Für den 24. März ist ein nationaler Protestmarsch in Washington D. C. geplant. Ob die Bewegung darüber hinaus Bestand hat und wie sehr sie auf die Zwischenwahlen im Herbst Einfluss nehmen kann, ist schwer vorauszusehen. Die starken persönlichen Gefühle, die das politische Engagement in diesen ersten Wochen antrieben, werden ermüden. Andere Themen und Probleme und vielleicht sogar neue Bewegungen werden auf die politische Bühne der USA drängen. Doch das kann auch eine Stärke sein.

#NeverAgain ist nicht in einem politischen Vakuum entstanden, sondern im Umfeld von Bewegungen wie Occupy und Black Lives Matter. Die Bewegung stützt sich auf den Aktivismus der Dreamers, dieser über drei Millionen jungen Menschen, die als Kinder undokumentiert in die USA gekommen sind und denen nun die Ausweisung droht. Und unvergessen ist auch der Widerstand gegen umweltgefährdende Ölleitungen im IndianerInnenreservat Standing Rock.
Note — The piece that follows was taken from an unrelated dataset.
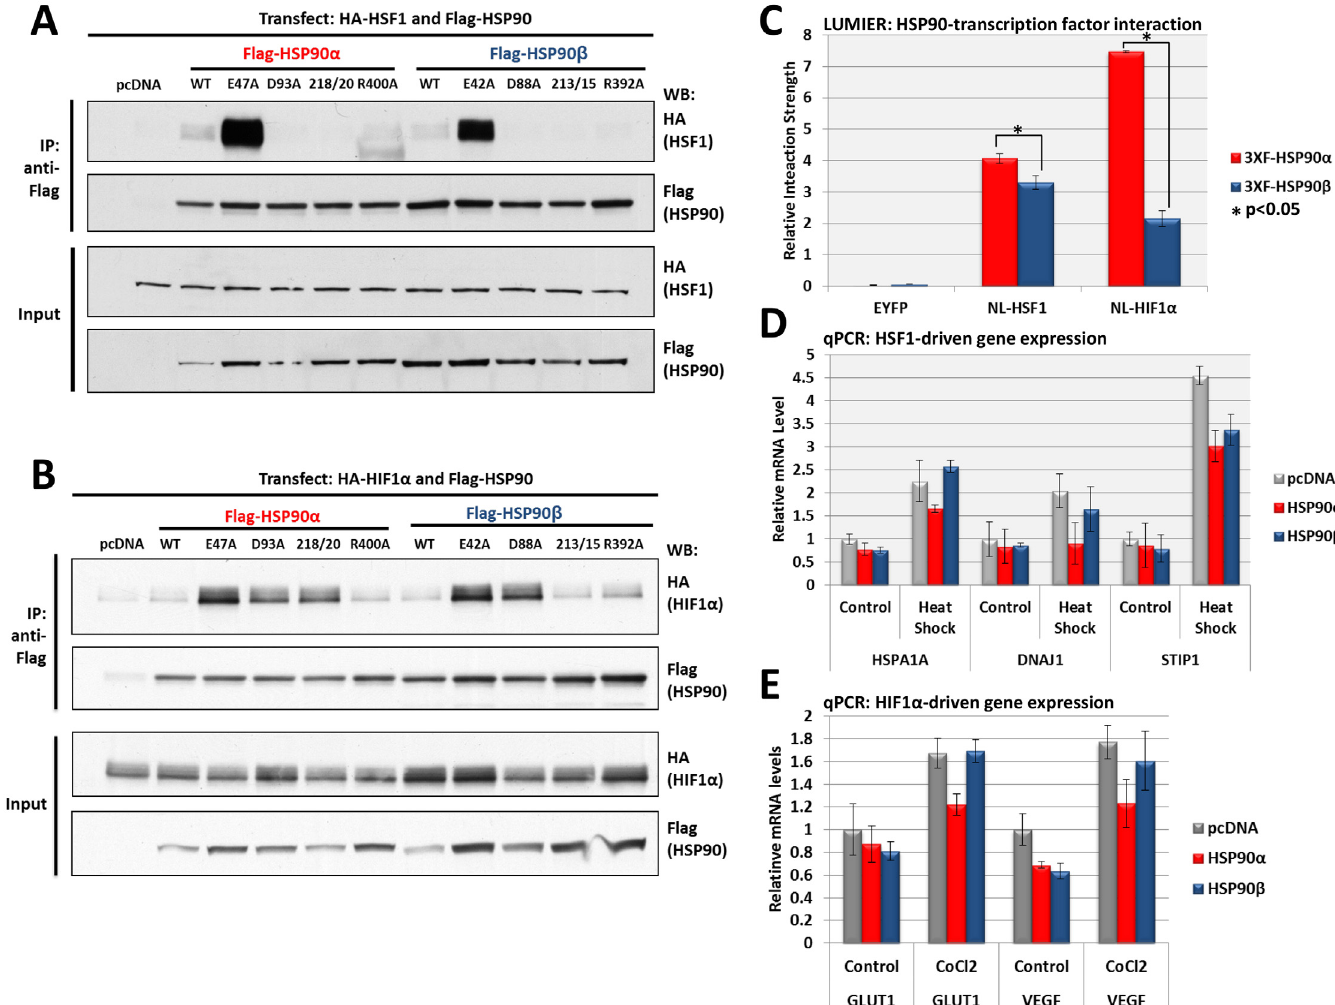
Fig 2. Interaction of HSF1 and HIF1 α with HSP90 isoforms. (A) HSF1 interaction with HSP90 WT and mutants: HEK293 cells were transfected with HA-HSF1 and each FLAG-HSP90 construct, harvested, immunoprecipitated with anti-FLAG beads and western blotted for HSF1 interaction. Input lysates were normalized and run as controls. (B) HIF1 α interaction with HSP90 WT and mutants: HEK293 cells were transfected with HA-HIF1 α and each FLAG-HSP90 construct, harvested, immunoprecipitated with anti-FLAG beads and western blotted for HIF1 α interaction. Input lysates were normalized and run as controls. (D) Measurement of the relative interaction strength of HSF1 and HIF1 α with each HSP90 isoform by LUMIER: HEK293 cells transfected with HSF1 or HIF1 α and each HSP90 isoform were harvested, applied to a 96-well anti-FLAG plate and assayed for luciferase activity. The difference in relative interaction strength of HSP90 α and HSP90 β for HIF1 α ( > 3-fold) was statistically significant (p < 0.05); the difference in relative interaction strength for HSF1, while much less, was also statistically significant (p < 0.05) (see Methods). (E) Effect of each HSP90 isoform on heat shock induced gene expression: HEK293 transfected with each HSP90 isoform were heat shocked at 42°C for 30 minutes, allowed to recover for 2 hours, then harvested and assayed by qPCR for HSPA1A , DNAJ1 and STIP1 expression. (F) Effect of each HSP90 isoform on hypoxia-induced gene expression: HEK293 cells transfected with each HSP90 isoform were treated with 100 μ M CoCl 2 for 2 hours, harvested and assayed by qPCR for SLC2A1 and VEGFA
Alle diese Bürgerrechtsbewegungen haben den Boden für #NeverAgain bereitet. Doch keine Gruppierung ist in dieser Hinsicht wohl bedeutsamer als #MeToo. Nicht zufällig überwiesen Promis aus dem #MeToo-Zentrum Hollywood wie Oprah Winfrey und Steven Spielberg als Erste 500 000-US-Dollar-Spenden an die neue Bewegung. Hier wie dort haben Direktbetroffene ihre Opferrolle überwunden und den gesellschaftlichen Notstand hinter ihrer persönlichen Erfahrung aufgedeckt.